One last thing. Doguwa said he would appeal to his colleagues to suspend the House rules and include a clause in the Electoral Act allowing families that have up to 30 children to have polling units in their compound. We should look beyond the joke to the thoughts shaping it. The Yoruba have a saying, inuawada lati nmoooto – it’s from jokes that truth rears its head.If events in the National Assembly since 1999 were any guide, we know that our lawmakers place greater importance on matters affecting their interests than issues of public good. During the Obasanjo administration, the leadership of the National Assembly once colluded with the presidency to smuggle a clause into a law. So, we should take nothing for granted.
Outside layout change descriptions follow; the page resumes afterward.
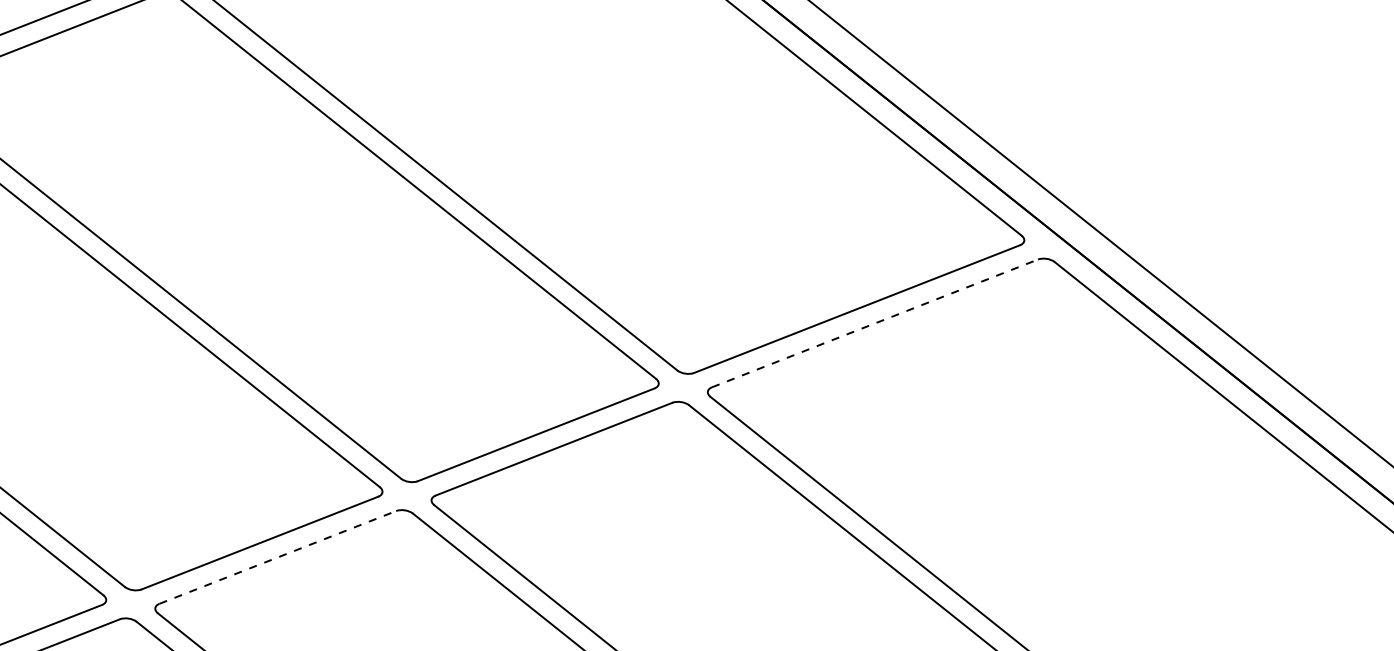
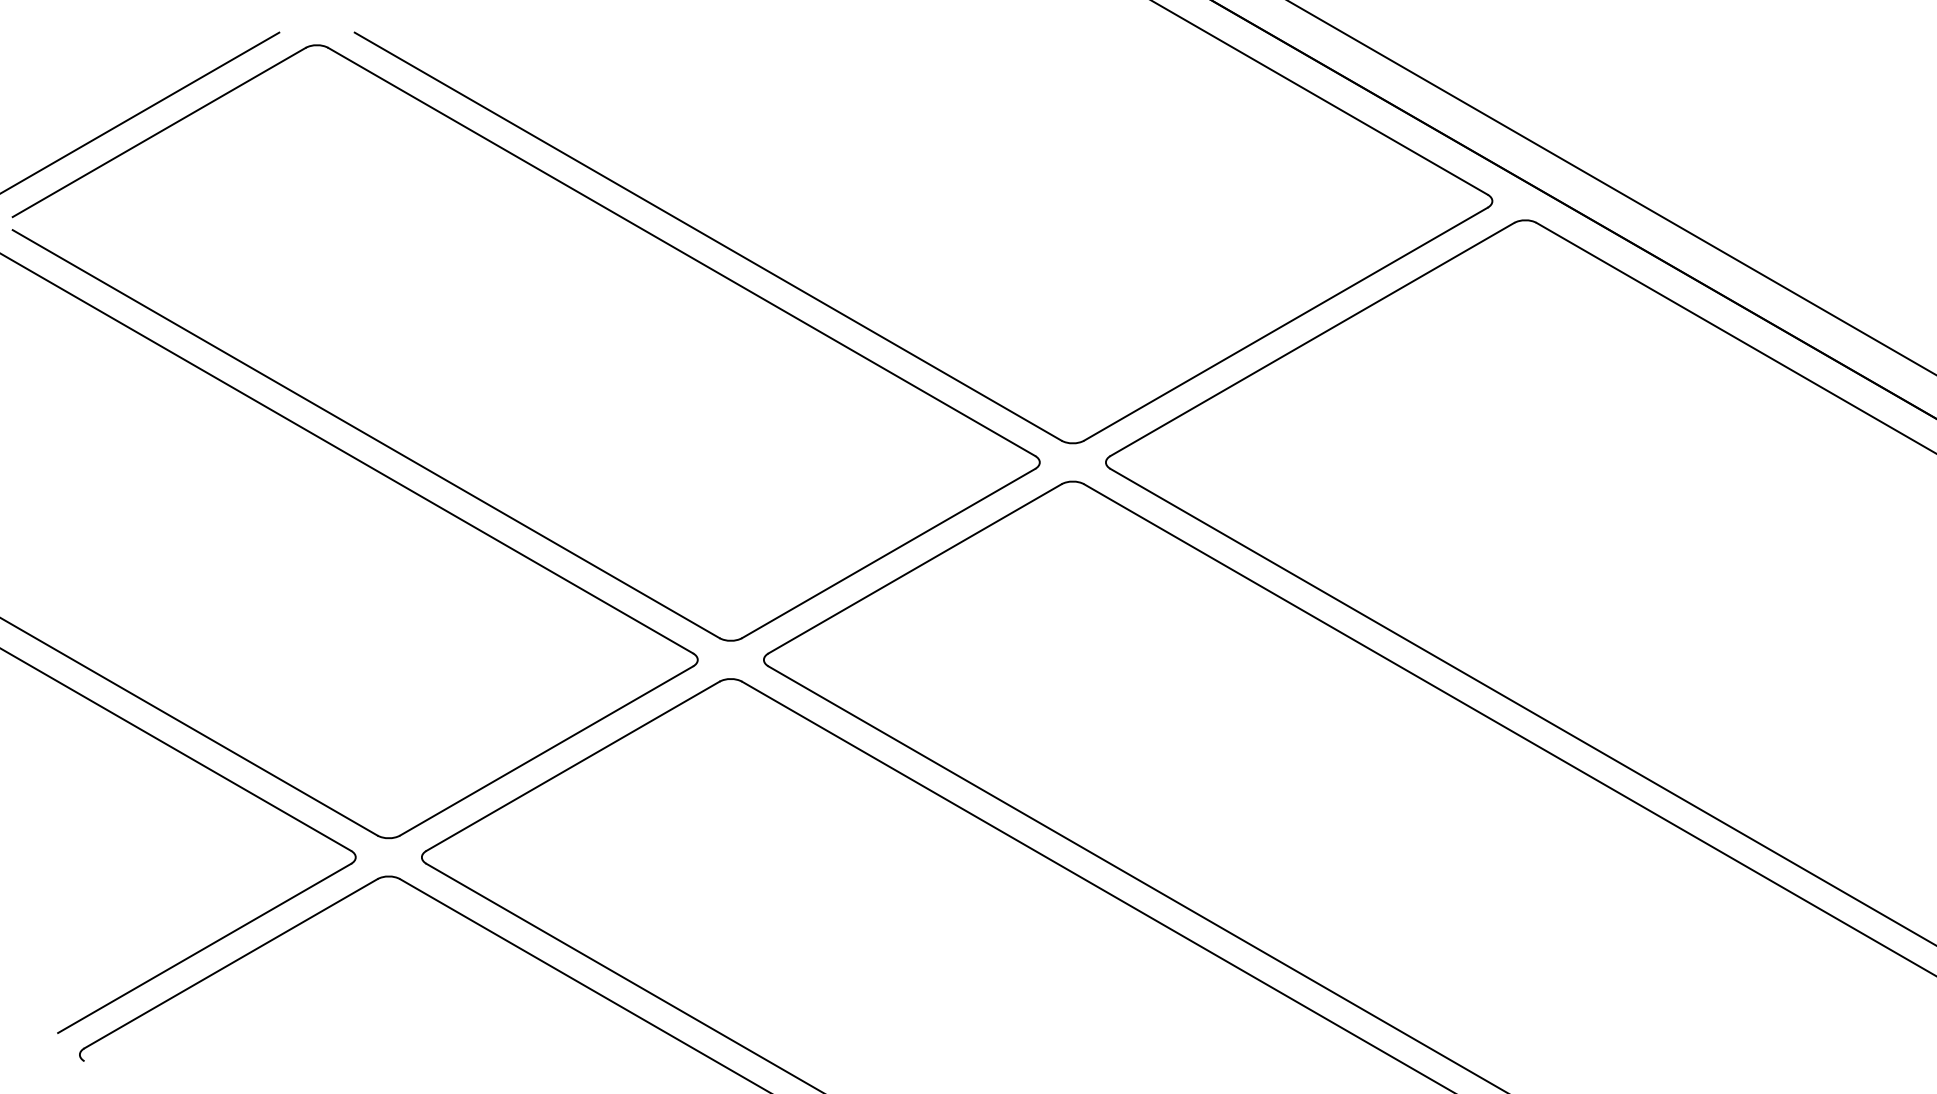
line: (875, 323) -> (1312, 339), dashed -> solid
line: (278, 557) -> (573, 766), dashed -> solid

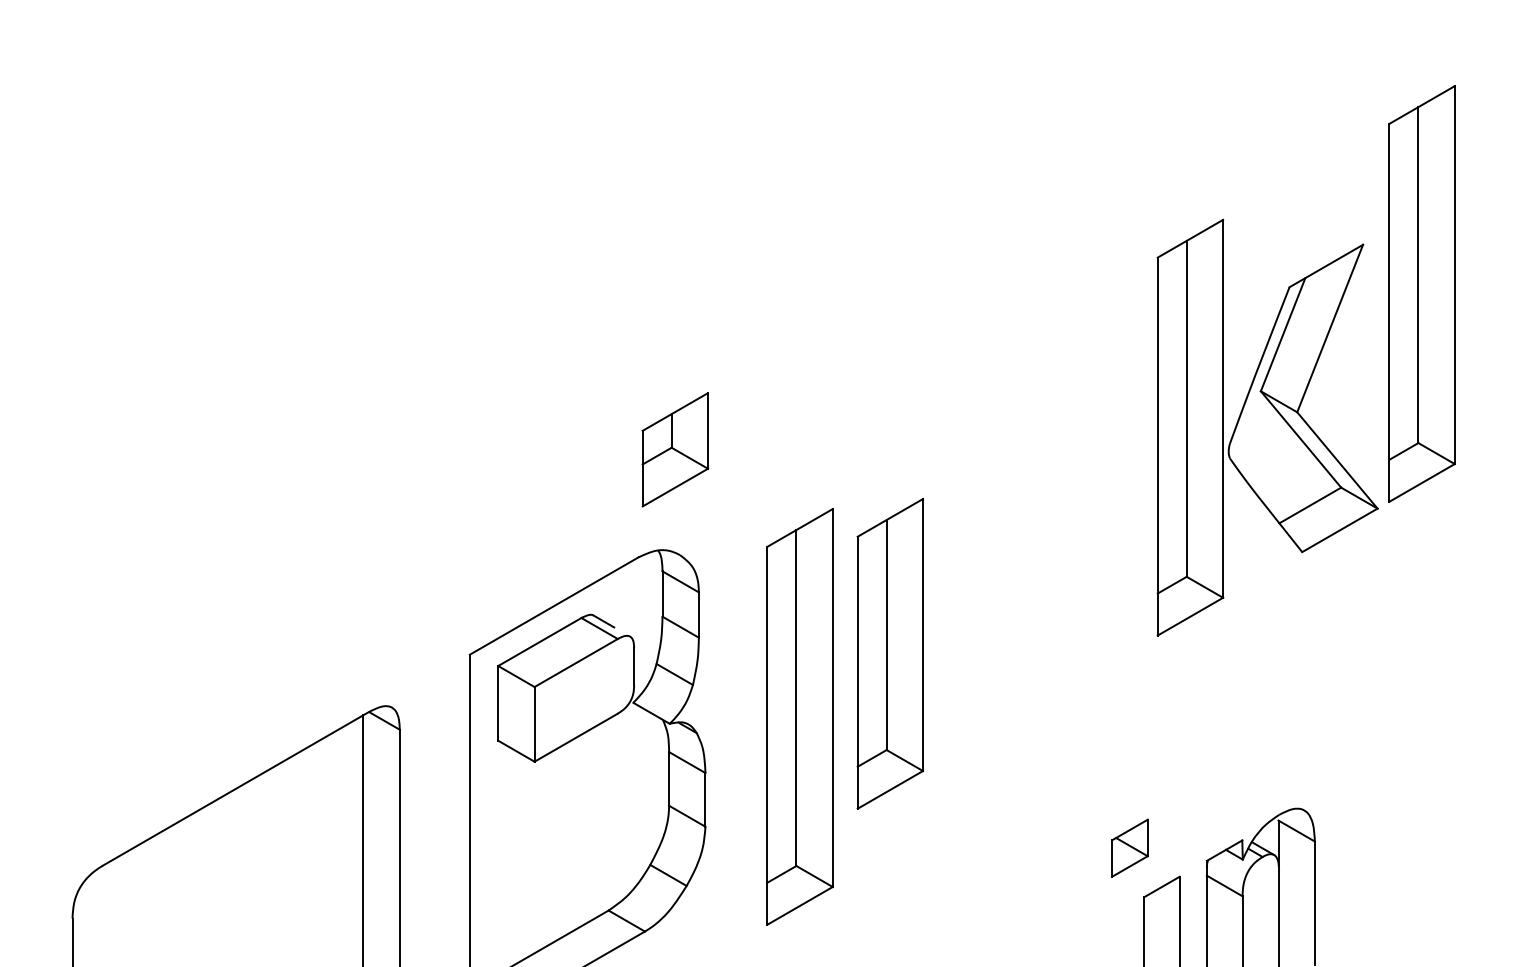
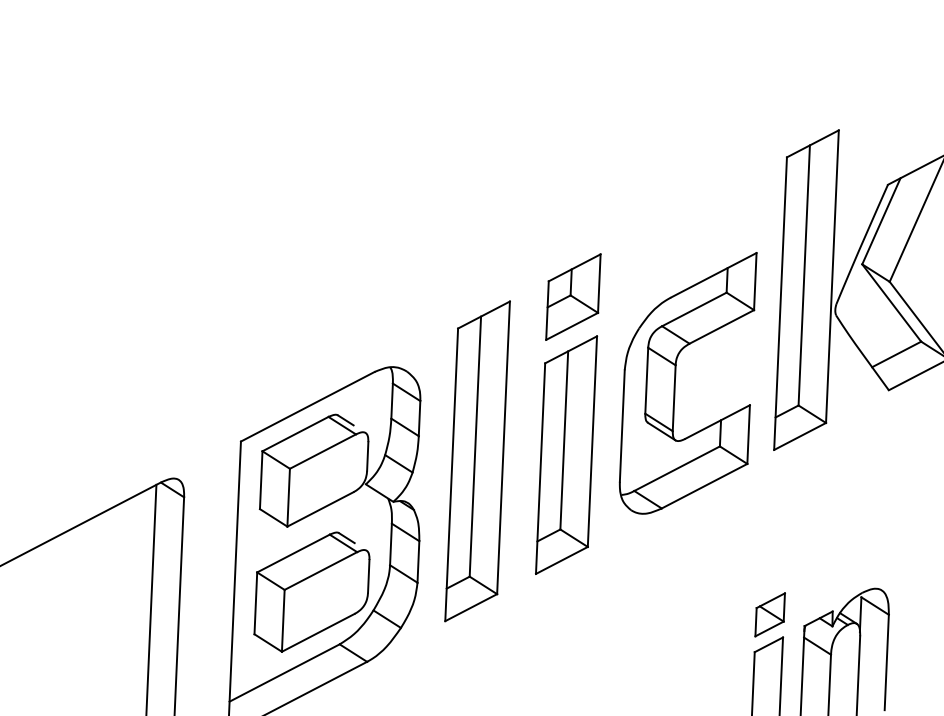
part: (675, 449) -> (573, 296), moved
part: (1026, 553) -> (675, 382), added
part: (799, 716) -> (477, 461), moved
part: (570, 844) -> (312, 591), added
part: (1129, 847) -> (769, 614), moved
Doguwa should be treated with suspicion. Although he is said to have graduated first class, he is simply one entitled politician whose world view on women belongs somewhere in the 14thCentury. A politician who has mastered the House’s intrigues and power play, Doguwa, having been Chief Whip in the 8th House and Leader in the 9th, is in pole position to emerge Speaker in the 10th in the likely possibility the ruling APC (All Progressives Congress) has majority members. Imagine a Speaker Doguwa for four years! It wouldn’t be surprising to have on the list of his agenda the siring of additional 10 children, since he appears to be in competition to outperform his late father who had over 40 children. For Doguwa, the person and the politician, it’s all power without control.